19th Century cameos often portrayed popular figures such as Sarah Bernhardt, Queen Victoria or other female portraits, whilst earlier pieces showed carved scenes of historical interest, important events or mythology.

EARRINGS Ear decorations have been recorded from the earliest times, usually consisting of a thin hoop passing through a pierced lobe or later with screw or clip fittings.
The Romans favoured large dome shaped earrings and also clusters which were worn through to the Byzantine era with the addition of flat crescents and long drops of gems on a gold wire.
During the Renaissance, both sexes wore earrings as shorter haircuts made them fashionable. Interesting shapes such as Blackamoors, mermaids,fish or plain pearls and pear shaped drops were worn either tied on with a ribbon or pierced with a gold wire.
In the 17th Century, geometric shapes found favour, also long shoulder length silk earstrings with a small pendant attachment. Early 19th Century earrings were simple mounted gemstones, but after 1840 the trend for decorative stamped settings took over.
In the 1860's earrings became talking points featuring novelties such as owls on a branch or monkeys or steam engines but by the end of the century, earrings lost their popularity altogether apart from simple studs.
In the Edwardian era, delicate, simple and elegant platinum set earrings were popular whilst bobbed hairstyles in the Art Deco age made longer more prominent earrings the fashion. In the 30s and 40s clip fittings were made to form chunky stone set cocktail earrings. After world war two the clip fitting was still used for cluster and pendant earrings which needed heavier settings. From the 50's onwards, styles and fittings were many and varied, with women wearing different earrings to suit their dress or their mood.
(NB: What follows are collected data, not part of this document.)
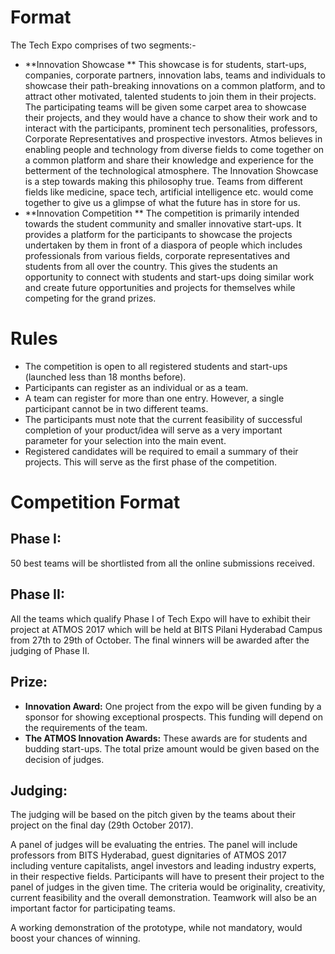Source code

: <!-- TITLE: Tech Expo -->
<!-- SUBTITLE: We build because we can -->

# Format
The Tech Expo comprises of two segments:-
- **Innovation Showcase **
This showcase is for students, start-ups, companies, corporate partners, innovation labs, teams and individuals to showcase their path-breaking innovations on a common platform, and to attract other motivated, talented students to join them in their projects. The participating teams will be given some carpet area to showcase their projects, and they would have a chance to show their work and to interact with the participants, prominent tech personalities, professors, Corporate Representatives and prospective investors.
Atmos believes in enabling people and technology from diverse fields to come together on a common platform and share their knowledge and experience for the betterment of the technological atmosphere. The Innovation Showcase is a step towards making this philosophy true. Teams from different fields like medicine, space tech, artificial intelligence etc. would come together to give us a glimpse of what the future has in store for us.
- **Innovation Competition **
The competition is primarily intended towards the student community and smaller innovative start-ups. It provides a platform for the participants to showcase the projects undertaken by them in front of a diaspora of people which includes professionals from various fields, corporate representatives and students from all over the country. This gives the students an opportunity to connect with students and start-ups doing similar work and create future opportunities and projects for themselves while competing for the grand prizes.

# Rules
- The competition is open to all registered students and start-ups (launched less than 18 months before).
- Participants can register as an individual or as a team.
- A team can register for more than one entry. However, a single participant cannot be in two different teams.
- The participants must note that the current feasibility of successful completion of your product/idea will serve as a very important parameter for your selection into the main event.
- Registered candidates will be required to email a summary of their projects. This will serve as the first phase of the competition. 

# Competition Format
## Phase I:
50 best teams will be shortlisted from all the online submissions received.
## Phase II:
All the teams which qualify Phase I of Tech Expo will have to exhibit their project at ATMOS 2017 which will be held at BITS Pilani Hyderabad Campus from 27th to 29th of October. The final winners will be awarded after the judging of Phase II.
## Prize:
- **Innovation Award:** One project from the expo will be given funding by a sponsor for showing exceptional prospects. This funding will depend on the requirements of the team.
- **The ATMOS Innovation Awards:** These awards are for students and budding start-ups. The total prize amount would be given based on the decision of judges.
## Judging:
The judging will be based on the pitch given by the teams about their project on the final day (29th October 2017).

A panel of judges will be evaluating the entries. The panel will include professors from BITS Hyderabad, guest dignitaries of ATMOS 2017 including venture capitalists, angel investors and leading industry experts, in their respective fields. Participants will have to present their project to the panel of judges in the given time. The criteria would be originality, creativity, current feasibility and the overall demonstration. Teamwork will also be an important factor for participating teams.

A working demonstration of the prototype, while not mandatory, would boost your chances of winning.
HEAD DRESSES from ancient times both men and women have worn Diadems often made of gold in the form of a wreath and set with gems and pearls. The bandeau was worn in Italy in Mediaeval times and in western europe from the mid 19th Century to the present day.
It consists of a narrow band that circled the head low on the brow.The Ferronierre was again worn in Italy in the 15th Century and had a central gem worn on the forehead on a band of velvet or silk tied at the back of the head.
In the 19th Century the silk was replaced by a fine gold chain or beads.
Tiara was a term used by the ancient Persians to describe a head dress.
At the end of the 19th Century they were worn by married women in America and Europe and were a part of court society up until the outbreak of world war II.
Tiaras consisted usually of a curved metal band with a central raised piece encrusted with jewels. In Victorian times tiaras would be made to convert into necklaces and brooches.

CUFFLINKS are used to fasten a cuff of a shirt, they come in many styles, some gemset, some enamelled, some of humorous design. Victorian cufflinks were usually gold and quite ornate. The Edwardians favoured more simple designs.

JEWELLERY has been used for trading, decoration and as a symbol of power and wealth. Since civilisation began, rich, powerful, beautiful and ordinary people have adorned themselves.